Exercise brief ▸
Copy the forum thread between "Additionally, my study" and "in similar situations.", inclusive, substituting "water users" for every instance of "demand sites".

Subject: climate data + some help Posted: 9/11/2024 Viewed: 809 times
Hello everyone,
I am currently working on a project involving a basin in Crete, Greece, and I would greatly appreciate any guidance or assistance.
I have precipitation data from four stations and am using the Simplified Rainfall-Runoff method. However, I am facing some challenges due to the uneven distribution of rainfall, which is influenced by significant elevation changes across the basin.
When I imported a NetCDF file with data from just one station, the modeled streamflow values fit my observed data very well. However, when I used precipitation data from a different station, it overestimated the streamflow. My question is: How can I solve this issue and ensure that the precipitation values are more representative so that my modeled streamflow better matches the observed data?
Additionally, my study area has a karst topography, but I do not have any groundwater model to input data from. I am unsure how to address this, as groundwater may play a significant role in the hydrology of the basin.
Finally, I am curious about how the demand sites influence the streamflow. In the Simplified Rainfall-Runoff method, the streamflow is modeled as inflow minus outflow. My understanding is that inflow comes from precipitation and outflow is largely represented by evapotranspiration (ET). I would appreciate clarification on how demand sites should be factored into the streamflow calculations.
Thank you in advance for any advice or suggestions you can provide. I look forward to hearing from anyone with experience in similar situations.
Mr. Doug Chalmers
Subject: Re: climate data + some help Posted: 9/30/2024 Viewed: 367 times
Ioulia,
Apologies for the slow response. Here are some answers to help-
Were your catchments created by catchment delineation mode with different elevation bands? If so, the climate datasets within WEAP will predict different precipitation amounts at different elevations. Consider saving a different version of your model and then using the precipitation data from the WEAP datasets. You could then look at the ratio between the different elevation bands versus the elevation of your precipitation station. For example, if the WEAP datasets say you get 1000mm/year at 250m where your observed station is location and 1500mm/year at 500m, then you could set the elevation band in your model with the NetCDF to multiply the precipitation from the station * 1.5. You can also look to literature for more information on interpolating between climate stations.
Matching your modeled to observed streamflows is a larger question of calibration, which is tricky. Resolving your precipitation will help. For information on additional fixes to calibrate, please see the Catchment Calibration chapter of our WEAP Tutorial at: https://www.weap21.org/tutorial/.

Data segment ▸
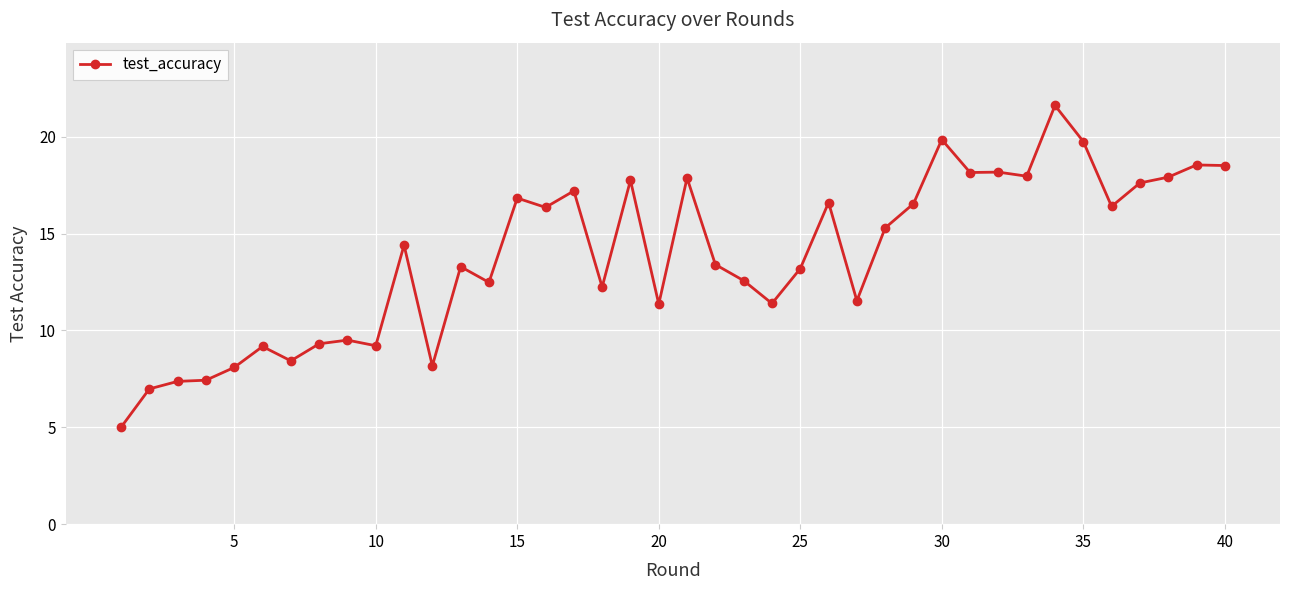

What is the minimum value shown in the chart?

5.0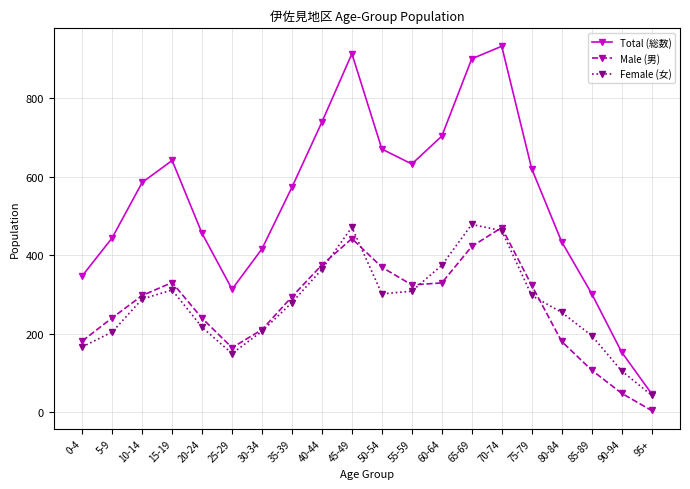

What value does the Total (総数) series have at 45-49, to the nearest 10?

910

Output for this exercise ▸
Additionally, my study area has a karst topography, but I do not have any groundwater model to input data from. I am unsure how to address this, as groundwater may play a significant role in the hydrology of the basin.
Finally, I am curious about how the water users influence the streamflow. In the Simplified Rainfall-Runoff method, the streamflow is modeled as inflow minus outflow. My understanding is that inflow comes from precipitation and outflow is largely represented by evapotranspiration (ET). I would appreciate clarification on how water users should be factored into the streamflow calculations.
Thank you in advance for any advice or suggestions you can provide. I look forward to hearing from anyone with experience in similar situations.